I can't explain how nice it is to be working again. I'm back full time, keeping busy and making some money besides collecting unemployment. I mean, over the summer I was so damn bored. The first month it was kind of fun. Then I got sick and was in the hospital in April, which was no fun whatsoever. By the time I was recovered, which took another month or so, I was so sick of sitting around on Facebook doing nothing. I was sleeping pretty poorly because I was sitting around all day not wearing myself out. You can only go to the beach and go window shopping so much before you start to go crazy. And I mean crazy. Literally out of my mind. I watched all of my movies....twice. And I have a ton of movies.

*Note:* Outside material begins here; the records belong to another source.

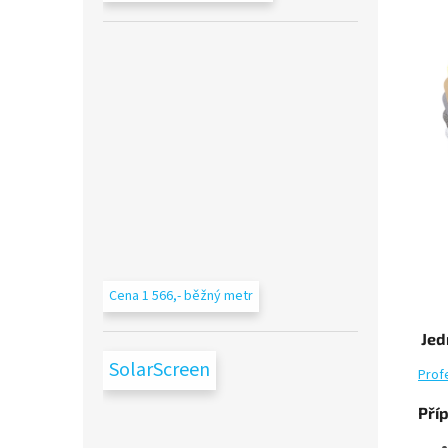
Cena 1 566,- běžný metr
Jed
SolarScreen
Prof
Pří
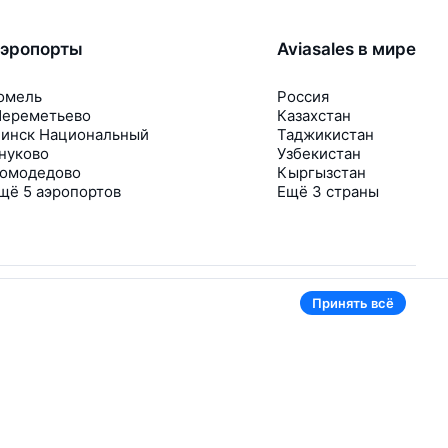
эропорты
Aviasales в мире
омель
Россия
ереметьево
Казахстан
инск Национальный
Таджикистан
нуково
Узбекистан
омодедово
Кыргызстан
щё 5 аэропортов
Ещё 3 страны
Принять всё
В приложении тоже удобно
Если цена на билет упадёт, сразу пришлём
уведомление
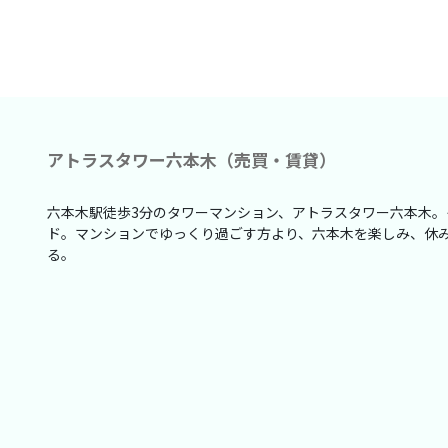
アトラスタワー六本木（売買・賃貸）
六本木駅徒歩3分のタワーマンション、アトラスタワー六本木
ド。マンションでゆっくり過ごす方より、六本木を楽しみ、休
る。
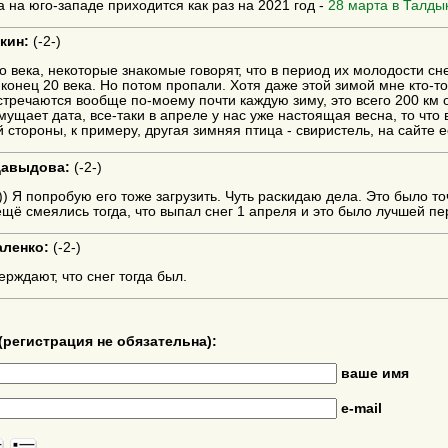
 на юго-западе приходится как раз на 2021 год -
28 марта в Талды
кин:
(
-2-
)
 века, некоторые знакомые говорят, что в период их молодости сн
конец 20 века. Но потом пропали. Хотя даже этой зимой мне кто-то
стречаются вообще по-моему почти каждую зиму, это всего 200 км о
мущает дата, все-таки в апреле у нас уже настоящая весна, то что 
й стороны, к примеру, другая зимняя птица - свиристель, на сайте 
Давыдова:
(
-2-
)
)) Я попробую его тоже загрузить. Чуть раскидаю дела. Это было т
ещё смеялись тогда, что выпал снег 1 апреля и это было лучшей п
аленко:
(
-2-
)
рждают, что снег тогда был.
(регистрация не обязательна):
ваше имя
e-mail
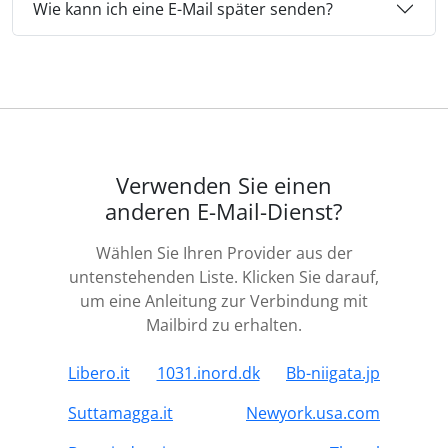
Wie kann ich eine E-Mail später senden?
Verwenden Sie einen
anderen E-Mail-Dienst?
Wählen Sie Ihren Provider aus der
untenstehenden Liste. Klicken Sie darauf,
um eine Anleitung zur Verbindung mit
Mailbird zu erhalten.
Libero.it
1031.inord.dk
Bb-niigata.jp
Suttamagga.it
Newyork.usa.com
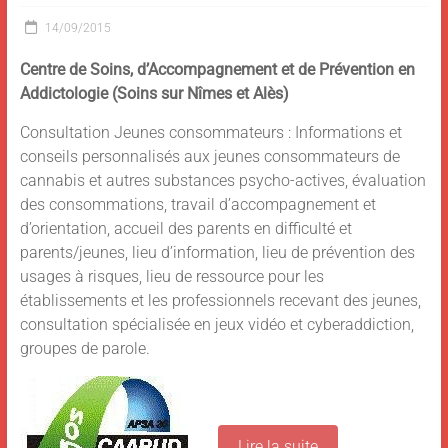
14/09/2015
C
entre de
S
oins, d’
A
ccompagnement et de
P
révention en
A
ddictologie (Soins sur Nîmes et Alès)
Consultation Jeunes consommateurs : Informations et
conseils personnalisés aux jeunes consommateurs de
cannabis et autres substances psycho-actives, évaluation
des consommations, travail d’accompagnement et
d’orientation, accueil des parents en difficulté et
parents/jeunes, lieu d’information, lieu de prévention des
usages à risques, lieu de ressource pour les
établissements et les professionnels recevant des jeunes,
consultation spécialisée en jeux vidéo et cyberaddiction,
groupes de parole.
Lire la suite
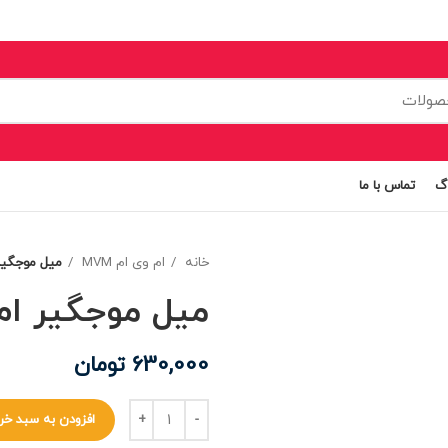
اگ
تماس با ما
خانه
ام وی ام MVM
میل موجگیر ا
میل موجگیر ام و
630,000
تومان
افزودن به سبد خر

After working a few temp jobs, and working another one that was a freaking joke, I started looking again. And then I found Macy's. I spoke to a friend of mine who works in jewelry at the State Street store, and I asked her if I could put her in as a referral in my cover letter. Rita did the trick. Then they asked me in for an interview. I was so excited when they hired me on the spot. I couldn't believe it! I could have skipped to the subway after I left. The next two days I began training on the register, learning all about the store, taking a tour of all 8 floors, et cetera.
Then I began work. My first day on the job I met and exceeded my sales goal by 230%. I was excited again! The people I work with are all so nice and helpful. And you hear all sorts of accents and languages spoken in the store. After all this is Chicago. Quite proven to be the melting pot of the midwest when you shop at Macy's. So I'm slowly (or quickly) learning what it's like to make some great money again. And it feels so good to be wanted, needed, and useful again.
That and I've got Joe, which makes my life better than ever. I own my life. I love my life, I love my friends, I love my boyfriend, and I love, love, love my new job at Macy's Watertower place. So come and see me at work!! Eighth floor, Men's Collections Department. And buy something from me, will you?